La réduction de la dépense publique est en effet inévitable mais, comme celle-ci était et reste le principal moteur de la croissance, il convient au préalable de changer de paradigme et créer des conditions plus propices au développement des activités productives. Autrement dit : réformer en profondeur le climat des affaires, actualiser notre approche des IDE, regarder d’un autre œil notre politique d’endettement extérieur, etc. Cela ne pourra se faire sans l’engagement d’un débat national sérieux sur les priorités à fixer à la politique économique nationale, dans un environnement économique mondial passablement perturbé.

Par ailleurs, il faudra repenser les mécanismes de la solidarité nationale, les rendre plus efficaces et veiller à la répartition équitable des efforts à demander à la population.

Tout cela suppose la restauration d’un vrai climat de confiance entre gouvernants et gouvernés. La tâche est rude, le bilan politique des années Bouteflika étant encore plus désastreux que son bilan économique.

Le gouvernement Bedoui a fait récemment deux annonces : le possible retour à l’importation des véhicules d’occasion et la fixation de quotas d’importation des kits CKD/SKD destinés au montage des voitures touristiques. Ces deux décisions n’ont pas manqué de soulever inquiétude et questionnement quant à leur pertinence…

L’idée de revenir à l’importation de véhicules d’occasion et de faire du marché national un déversoir des rebuts de quelques pays développés ne parait pas très pertinente. Son financement via le marché parallèle des devises est encore moins acceptable. Quant à la fixation de quotas d’importation des inputs de l’industrie automobile, on en comprend la motivation, celle de protéger les réserves de change, mais cela pose un problème de cohérence : on ne peut d’un côté instituer tout un train de mesures pour encourager le développement d’une industrie et de l’autre, en restreindre administrativement la production. Et on ne parle pas encore du nécessaire respect des engagements souscrits au titre de traités commerciaux dûment ratifiés.

Les deux cas évoqués ici renvoient tous deux aux défaillances du mode de régulation de nos échanges extérieurs. La gestion de ces échanges ne peut pas se faire au cas par cas ou se cantonner aux seuls impératifs de l’encadrement de nos importations.
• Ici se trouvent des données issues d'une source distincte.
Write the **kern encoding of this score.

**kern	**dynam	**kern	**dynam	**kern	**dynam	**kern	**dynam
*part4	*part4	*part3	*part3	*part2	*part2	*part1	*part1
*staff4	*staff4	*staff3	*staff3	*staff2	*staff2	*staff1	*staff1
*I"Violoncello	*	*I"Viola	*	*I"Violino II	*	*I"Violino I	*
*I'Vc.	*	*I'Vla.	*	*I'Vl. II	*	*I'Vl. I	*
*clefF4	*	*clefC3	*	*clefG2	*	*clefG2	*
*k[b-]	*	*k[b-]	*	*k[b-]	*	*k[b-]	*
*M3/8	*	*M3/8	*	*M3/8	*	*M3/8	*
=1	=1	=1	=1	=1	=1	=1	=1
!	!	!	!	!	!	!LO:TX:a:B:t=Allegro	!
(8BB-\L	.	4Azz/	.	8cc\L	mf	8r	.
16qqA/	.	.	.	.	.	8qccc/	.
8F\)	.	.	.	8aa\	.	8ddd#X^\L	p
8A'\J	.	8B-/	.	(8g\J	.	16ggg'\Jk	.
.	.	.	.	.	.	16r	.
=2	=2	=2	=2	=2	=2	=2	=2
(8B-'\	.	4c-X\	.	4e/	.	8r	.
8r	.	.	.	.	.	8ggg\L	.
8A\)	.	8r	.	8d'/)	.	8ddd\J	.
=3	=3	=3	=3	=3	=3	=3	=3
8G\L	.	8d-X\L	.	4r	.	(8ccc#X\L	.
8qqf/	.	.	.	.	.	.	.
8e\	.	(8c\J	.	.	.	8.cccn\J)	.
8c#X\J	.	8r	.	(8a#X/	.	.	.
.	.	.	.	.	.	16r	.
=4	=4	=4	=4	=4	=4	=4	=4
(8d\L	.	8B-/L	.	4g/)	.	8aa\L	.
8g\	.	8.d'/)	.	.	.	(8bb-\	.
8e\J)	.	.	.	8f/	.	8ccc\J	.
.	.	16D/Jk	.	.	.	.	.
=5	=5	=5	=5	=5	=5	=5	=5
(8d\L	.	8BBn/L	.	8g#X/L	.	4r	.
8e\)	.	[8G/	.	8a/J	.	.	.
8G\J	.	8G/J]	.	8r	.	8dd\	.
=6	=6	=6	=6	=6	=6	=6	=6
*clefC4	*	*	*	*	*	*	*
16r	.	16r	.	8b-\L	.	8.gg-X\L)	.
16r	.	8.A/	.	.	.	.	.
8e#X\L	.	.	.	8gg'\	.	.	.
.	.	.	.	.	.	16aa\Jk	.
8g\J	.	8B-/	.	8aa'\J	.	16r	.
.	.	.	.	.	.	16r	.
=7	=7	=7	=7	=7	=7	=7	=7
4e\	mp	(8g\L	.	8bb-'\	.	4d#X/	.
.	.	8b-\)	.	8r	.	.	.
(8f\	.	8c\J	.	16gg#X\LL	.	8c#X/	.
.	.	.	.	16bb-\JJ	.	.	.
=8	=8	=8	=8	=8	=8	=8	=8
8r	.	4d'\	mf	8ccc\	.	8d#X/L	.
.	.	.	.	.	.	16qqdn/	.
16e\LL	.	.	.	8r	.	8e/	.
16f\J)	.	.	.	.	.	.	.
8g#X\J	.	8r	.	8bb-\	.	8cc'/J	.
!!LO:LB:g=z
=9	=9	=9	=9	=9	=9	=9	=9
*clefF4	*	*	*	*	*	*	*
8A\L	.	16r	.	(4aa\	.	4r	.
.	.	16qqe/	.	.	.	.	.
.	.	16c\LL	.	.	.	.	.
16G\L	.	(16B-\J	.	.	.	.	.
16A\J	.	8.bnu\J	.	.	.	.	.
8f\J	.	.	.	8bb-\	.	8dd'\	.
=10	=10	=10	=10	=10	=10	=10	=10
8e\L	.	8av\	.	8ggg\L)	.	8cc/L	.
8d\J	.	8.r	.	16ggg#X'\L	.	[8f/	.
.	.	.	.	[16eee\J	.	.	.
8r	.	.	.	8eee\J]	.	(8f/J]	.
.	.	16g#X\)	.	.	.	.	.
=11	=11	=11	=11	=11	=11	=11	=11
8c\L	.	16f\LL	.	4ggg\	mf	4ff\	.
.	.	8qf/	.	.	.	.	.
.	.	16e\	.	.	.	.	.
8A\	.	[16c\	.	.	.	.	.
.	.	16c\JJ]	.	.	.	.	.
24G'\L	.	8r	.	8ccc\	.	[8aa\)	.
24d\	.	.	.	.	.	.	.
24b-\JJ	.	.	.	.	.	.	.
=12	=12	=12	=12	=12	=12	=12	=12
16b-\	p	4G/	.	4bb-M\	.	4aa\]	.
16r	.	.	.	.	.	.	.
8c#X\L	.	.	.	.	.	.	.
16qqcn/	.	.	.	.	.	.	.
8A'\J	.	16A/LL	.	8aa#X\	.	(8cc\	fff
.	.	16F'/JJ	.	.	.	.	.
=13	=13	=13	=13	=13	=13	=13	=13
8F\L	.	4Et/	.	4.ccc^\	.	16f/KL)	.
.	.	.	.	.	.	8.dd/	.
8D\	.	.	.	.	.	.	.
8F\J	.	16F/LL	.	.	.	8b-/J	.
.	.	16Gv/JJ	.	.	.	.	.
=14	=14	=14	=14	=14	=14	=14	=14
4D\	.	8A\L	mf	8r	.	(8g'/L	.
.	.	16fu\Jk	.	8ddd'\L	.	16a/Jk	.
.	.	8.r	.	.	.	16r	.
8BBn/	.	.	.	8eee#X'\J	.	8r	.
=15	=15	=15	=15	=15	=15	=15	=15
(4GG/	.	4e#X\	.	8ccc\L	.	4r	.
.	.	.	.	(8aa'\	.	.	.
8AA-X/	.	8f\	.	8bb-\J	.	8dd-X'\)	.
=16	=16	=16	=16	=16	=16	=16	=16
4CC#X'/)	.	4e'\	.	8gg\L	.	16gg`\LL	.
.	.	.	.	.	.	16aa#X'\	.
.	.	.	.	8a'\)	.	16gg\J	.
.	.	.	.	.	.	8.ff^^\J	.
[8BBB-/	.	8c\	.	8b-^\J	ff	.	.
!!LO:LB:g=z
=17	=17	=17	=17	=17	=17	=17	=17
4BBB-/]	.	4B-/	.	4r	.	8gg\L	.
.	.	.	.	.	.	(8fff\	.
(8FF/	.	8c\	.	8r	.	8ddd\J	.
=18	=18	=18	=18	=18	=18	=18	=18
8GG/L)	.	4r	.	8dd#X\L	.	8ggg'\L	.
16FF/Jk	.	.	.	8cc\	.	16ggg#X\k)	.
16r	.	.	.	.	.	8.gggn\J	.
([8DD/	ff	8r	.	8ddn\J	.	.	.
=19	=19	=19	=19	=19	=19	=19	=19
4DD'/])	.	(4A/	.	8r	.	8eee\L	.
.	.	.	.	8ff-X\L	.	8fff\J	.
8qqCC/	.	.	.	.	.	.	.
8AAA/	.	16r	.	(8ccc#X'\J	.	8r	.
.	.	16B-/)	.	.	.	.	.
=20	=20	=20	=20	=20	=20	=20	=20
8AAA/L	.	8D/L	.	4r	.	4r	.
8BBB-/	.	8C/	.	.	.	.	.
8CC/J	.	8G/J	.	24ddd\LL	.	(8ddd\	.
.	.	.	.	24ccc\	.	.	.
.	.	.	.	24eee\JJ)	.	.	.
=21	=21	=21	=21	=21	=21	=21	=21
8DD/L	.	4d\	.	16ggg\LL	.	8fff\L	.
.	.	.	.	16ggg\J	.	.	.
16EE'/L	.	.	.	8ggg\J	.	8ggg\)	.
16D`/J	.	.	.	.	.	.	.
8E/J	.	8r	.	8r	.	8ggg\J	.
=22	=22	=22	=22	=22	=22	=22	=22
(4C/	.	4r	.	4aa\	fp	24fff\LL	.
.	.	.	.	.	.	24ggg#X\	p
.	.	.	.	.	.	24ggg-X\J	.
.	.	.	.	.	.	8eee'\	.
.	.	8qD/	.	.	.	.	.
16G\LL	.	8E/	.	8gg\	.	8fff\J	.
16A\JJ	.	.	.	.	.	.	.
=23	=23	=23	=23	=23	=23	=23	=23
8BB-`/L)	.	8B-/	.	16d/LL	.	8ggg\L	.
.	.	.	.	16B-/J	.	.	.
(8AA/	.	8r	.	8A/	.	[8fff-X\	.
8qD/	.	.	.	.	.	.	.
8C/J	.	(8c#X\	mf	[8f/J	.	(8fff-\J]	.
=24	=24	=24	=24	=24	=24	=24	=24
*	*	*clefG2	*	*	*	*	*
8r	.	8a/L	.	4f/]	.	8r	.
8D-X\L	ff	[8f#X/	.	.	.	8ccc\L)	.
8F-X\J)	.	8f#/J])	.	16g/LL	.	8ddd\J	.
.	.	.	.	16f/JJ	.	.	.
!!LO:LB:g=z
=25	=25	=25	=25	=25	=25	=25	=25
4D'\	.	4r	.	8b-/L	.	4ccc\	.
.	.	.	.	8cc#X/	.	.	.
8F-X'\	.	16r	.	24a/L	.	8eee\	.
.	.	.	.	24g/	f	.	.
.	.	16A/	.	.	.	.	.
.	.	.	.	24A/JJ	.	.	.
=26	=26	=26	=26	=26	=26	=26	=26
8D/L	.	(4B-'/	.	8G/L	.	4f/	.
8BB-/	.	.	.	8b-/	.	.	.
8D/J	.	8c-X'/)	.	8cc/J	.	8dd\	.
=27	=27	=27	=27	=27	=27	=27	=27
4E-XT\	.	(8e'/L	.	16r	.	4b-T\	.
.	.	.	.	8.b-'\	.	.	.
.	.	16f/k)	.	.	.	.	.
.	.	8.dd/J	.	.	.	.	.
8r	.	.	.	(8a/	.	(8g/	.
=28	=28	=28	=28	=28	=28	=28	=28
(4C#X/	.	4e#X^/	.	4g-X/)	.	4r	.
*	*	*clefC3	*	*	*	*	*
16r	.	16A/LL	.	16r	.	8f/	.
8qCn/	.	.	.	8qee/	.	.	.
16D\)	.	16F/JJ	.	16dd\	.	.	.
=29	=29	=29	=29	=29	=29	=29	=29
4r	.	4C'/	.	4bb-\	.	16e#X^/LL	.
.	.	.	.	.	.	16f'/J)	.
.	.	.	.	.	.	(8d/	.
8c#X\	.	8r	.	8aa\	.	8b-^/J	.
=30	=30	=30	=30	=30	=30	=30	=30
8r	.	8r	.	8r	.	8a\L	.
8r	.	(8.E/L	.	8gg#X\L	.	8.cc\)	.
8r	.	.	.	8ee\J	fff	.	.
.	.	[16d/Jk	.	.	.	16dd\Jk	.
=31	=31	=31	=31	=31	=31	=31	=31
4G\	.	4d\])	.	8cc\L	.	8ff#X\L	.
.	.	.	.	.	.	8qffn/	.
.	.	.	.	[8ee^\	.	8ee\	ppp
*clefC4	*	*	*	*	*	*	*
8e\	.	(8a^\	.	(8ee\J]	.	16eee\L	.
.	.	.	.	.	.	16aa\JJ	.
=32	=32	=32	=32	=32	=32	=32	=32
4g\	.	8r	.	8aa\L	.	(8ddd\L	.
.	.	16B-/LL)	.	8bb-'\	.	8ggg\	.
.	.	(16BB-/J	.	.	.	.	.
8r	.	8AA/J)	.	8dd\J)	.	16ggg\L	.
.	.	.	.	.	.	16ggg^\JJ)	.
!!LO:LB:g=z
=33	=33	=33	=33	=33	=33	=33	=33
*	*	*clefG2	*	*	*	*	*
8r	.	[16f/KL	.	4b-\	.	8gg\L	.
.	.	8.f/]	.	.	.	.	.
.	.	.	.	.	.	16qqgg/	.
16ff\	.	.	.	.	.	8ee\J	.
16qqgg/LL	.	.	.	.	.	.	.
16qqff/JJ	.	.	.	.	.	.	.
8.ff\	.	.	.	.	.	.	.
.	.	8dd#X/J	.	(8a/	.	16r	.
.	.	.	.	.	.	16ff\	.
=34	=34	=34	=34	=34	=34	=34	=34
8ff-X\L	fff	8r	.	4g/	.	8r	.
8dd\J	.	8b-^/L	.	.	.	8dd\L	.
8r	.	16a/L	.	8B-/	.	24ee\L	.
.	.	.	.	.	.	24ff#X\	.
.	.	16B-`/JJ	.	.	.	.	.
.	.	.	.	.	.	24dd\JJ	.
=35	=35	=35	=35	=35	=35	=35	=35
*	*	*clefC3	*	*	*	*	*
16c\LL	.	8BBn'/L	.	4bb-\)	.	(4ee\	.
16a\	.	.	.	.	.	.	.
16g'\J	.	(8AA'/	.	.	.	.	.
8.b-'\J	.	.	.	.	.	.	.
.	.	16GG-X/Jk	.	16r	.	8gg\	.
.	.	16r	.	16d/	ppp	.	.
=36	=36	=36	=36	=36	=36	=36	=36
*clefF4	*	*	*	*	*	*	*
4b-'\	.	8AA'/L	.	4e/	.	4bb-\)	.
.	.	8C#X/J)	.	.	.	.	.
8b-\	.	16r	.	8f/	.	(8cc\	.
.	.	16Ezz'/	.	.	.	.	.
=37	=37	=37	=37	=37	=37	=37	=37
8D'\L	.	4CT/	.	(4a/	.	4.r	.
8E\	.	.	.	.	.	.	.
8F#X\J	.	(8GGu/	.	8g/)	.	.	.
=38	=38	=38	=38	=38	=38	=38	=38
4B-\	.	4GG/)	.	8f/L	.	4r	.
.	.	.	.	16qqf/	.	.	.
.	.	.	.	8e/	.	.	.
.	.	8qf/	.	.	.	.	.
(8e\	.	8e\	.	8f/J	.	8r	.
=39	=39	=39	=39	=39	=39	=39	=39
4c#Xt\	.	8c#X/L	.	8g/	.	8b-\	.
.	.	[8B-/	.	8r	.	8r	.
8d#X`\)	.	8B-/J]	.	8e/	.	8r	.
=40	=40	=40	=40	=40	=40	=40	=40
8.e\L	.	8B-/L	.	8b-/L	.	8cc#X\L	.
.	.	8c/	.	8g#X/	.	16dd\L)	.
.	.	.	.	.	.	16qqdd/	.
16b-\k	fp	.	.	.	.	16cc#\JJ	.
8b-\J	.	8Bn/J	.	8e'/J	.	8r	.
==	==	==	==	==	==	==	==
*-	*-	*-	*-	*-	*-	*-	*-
Elle doit englober d’autres dimensions comme le développement de nos exportations, les échanges de services, l’attraction des IDE, l’équilibre des relations économiques et commerciales avec nos principaux partenaires, la politique du taux de change, etc.

Par dessus tout, la politique commerciale extérieure ne se bricole pas chaque mois ou chaque année, au gré des changements de gouvernement, elle a besoin de stabilité et de lisibilité dans l’intérêt de nos propres entreprises comme de celles de nos partenaires commerciaux.